Diversification Opportunities for Budapesti Ingatlan and MOL Nyrt
-0.02 | Correlation Coefficient |
Good diversification
The 3 months correlation between Budapesti and MOL is -0.02. Overlapping area represents the amount of risk that can be diversified away by holding Budapesti Ingatlan Hasznositas and MOL Nyrt in the same portfolio, assuming nothing else is changed. The correlation between historical prices or returns on MOL Nyrt and Budapesti Ingatlan is a relative statistical measure of the degree to which these equity instruments tend to move together. The correlation coefficient measures the extent to which returns on Budapesti Ingatlan Hasznositasi are associated (or correlated) with MOL Nyrt. Values of the correlation coefficient range from -1 to +1, where. The correlation of zero (0) is possible when the price movement of MOL Nyrt has no effect on the direction of Budapesti Ingatlan i.e., Budapesti Ingatlan and MOL Nyrt go up and down completely randomly.
Pair Corralation between Budapesti Ingatlan and MOL Nyrt
Assuming the 90 days trading horizon Budapesti Ingatlan Hasznositasi is expected to generate 1.92 times more return on investment than MOL Nyrt. However, Budapesti Ingatlan is 1.92 times more volatile than MOL Nyrt. It trades about 0.07 of its potential returns per unit of risk. MOL Nyrt is currently generating about 0.05 per unit of risk. If you would invest 47,000 in Budapesti Ingatlan Hasznositasi on September 15, 2024 and sell it today you would earn a total of 3,200 from holding Budapesti Ingatlan Hasznositasi or generate 6.81% return on investment over 90 days.
Time Period | 3 Months [change] |
Direction | Moves Against |
Strength | Insignificant |
Accuracy | 100.0% |
Values | Daily Returns |
Budapesti Ingatlan Hasznositas vs.

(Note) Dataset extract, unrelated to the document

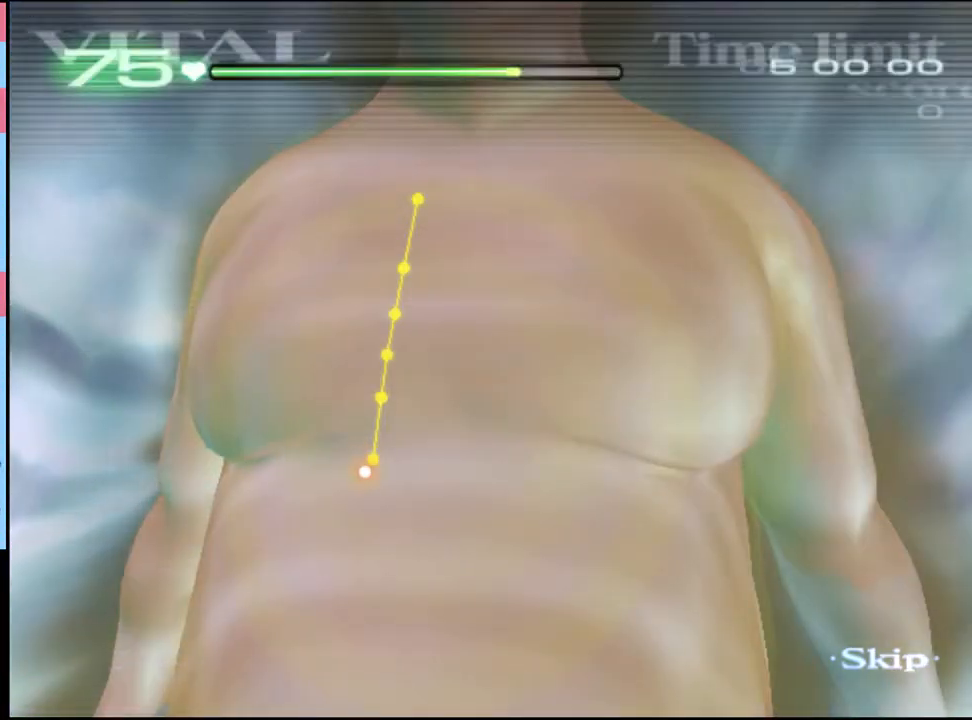
{"keys": ["w"], "mouse": [], "events": []}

MOL Nyrt
Performance |
Timeline |
Budapesti Ingatlan |
MOL Nyrt |
Budapesti Ingatlan and MOL Nyrt Volatility Contrast
Predicted Return Density |
Returns |
Pair Trading with Budapesti Ingatlan and MOL Nyrt
The main advantage of trading using opposite Budapesti Ingatlan and MOL Nyrt positions is that it hedges away some unsystematic risk. Because of two separate transactions, even if Budapesti Ingatlan position performs unexpectedly, MOL Nyrt can make up some of the losses. Pair trading also minimizes risk from directional movements in the market. For example, if an entire industry or sector drops because of unexpected headlines, the short position in MOL Nyrt will offset losses from the drop in MOL Nyrt's long position.Budapesti Ingatlan vs. CIG Pannonia Life | Budapesti Ingatlan vs. Infineon Technologies AG | Budapesti Ingatlan vs. AKKO Invest Nyrt | Budapesti Ingatlan vs. Deutsche Lufthansa AG |
MOL Nyrt vs. NordTelekom Telecommunications Service | MOL Nyrt vs. Deutsche Bank AG | MOL Nyrt vs. Commerzbank AG |
Check out your portfolio center.Note that this page's information should be used as a complementary analysis to find the right mix of equity instruments to add to your existing portfolios or create a brand new portfolio. You can also try the Alpha Finder module to use alpha and beta coefficients to find investment opportunities after accounting for the risk.